A single figure is the whole answer: the number of lines in the entries that contain "scene".

───── Material for this exercise

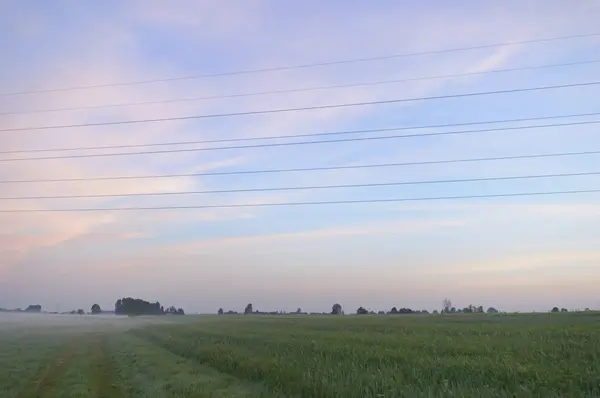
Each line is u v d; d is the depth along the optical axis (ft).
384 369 61.05
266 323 255.09
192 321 339.36
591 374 53.98
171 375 73.41
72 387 64.03
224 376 71.20
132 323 342.44
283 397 53.67
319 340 114.21
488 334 123.13
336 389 51.39
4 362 94.27
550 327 148.66
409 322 226.58
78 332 220.43
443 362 66.18
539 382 51.08
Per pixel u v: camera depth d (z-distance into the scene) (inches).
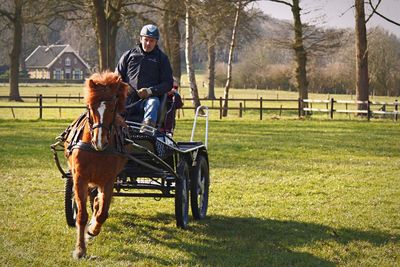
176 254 323.6
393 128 1229.7
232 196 500.4
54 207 438.6
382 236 376.5
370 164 717.9
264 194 512.7
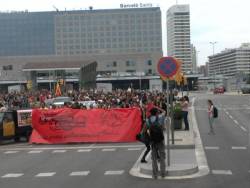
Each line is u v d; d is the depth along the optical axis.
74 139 24.70
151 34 199.62
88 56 170.12
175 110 28.83
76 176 14.05
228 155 18.11
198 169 14.57
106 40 199.88
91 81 126.88
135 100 37.88
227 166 15.34
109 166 16.02
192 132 27.11
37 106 38.66
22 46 199.62
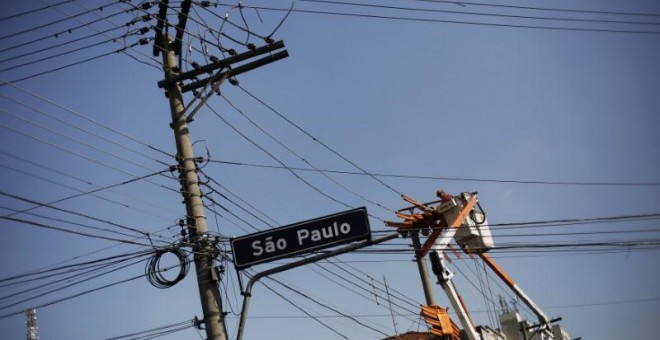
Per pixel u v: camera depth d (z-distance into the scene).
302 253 12.31
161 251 13.09
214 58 14.79
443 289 23.23
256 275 12.47
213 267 12.84
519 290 28.17
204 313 12.55
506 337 31.45
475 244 23.70
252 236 12.43
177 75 14.74
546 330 29.14
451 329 22.12
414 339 25.53
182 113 14.33
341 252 12.55
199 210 13.38
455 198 23.30
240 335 12.09
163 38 15.05
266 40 14.81
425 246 22.80
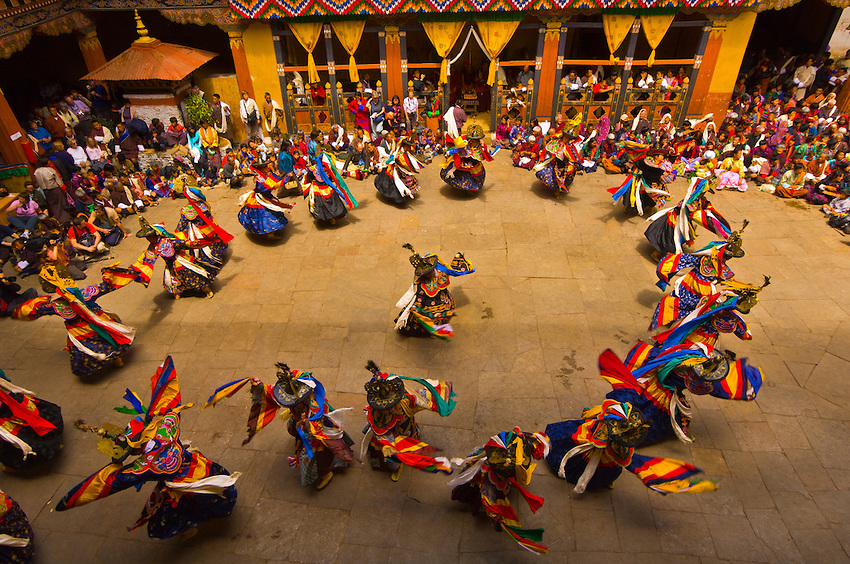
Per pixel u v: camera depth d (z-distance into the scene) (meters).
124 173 12.40
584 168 12.88
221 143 14.36
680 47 17.84
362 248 10.00
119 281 7.39
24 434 5.79
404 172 11.04
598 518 5.33
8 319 8.46
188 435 6.38
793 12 19.05
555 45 13.59
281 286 9.03
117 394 7.03
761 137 13.52
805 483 5.60
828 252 9.53
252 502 5.62
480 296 8.57
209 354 7.61
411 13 13.43
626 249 9.73
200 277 8.58
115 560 5.17
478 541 5.18
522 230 10.41
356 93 14.68
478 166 11.21
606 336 7.68
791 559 4.91
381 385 5.06
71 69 18.08
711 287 7.13
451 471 5.52
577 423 5.70
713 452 5.95
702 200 8.64
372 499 5.62
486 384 6.92
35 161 11.97
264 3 13.13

──────────

**The answer**
3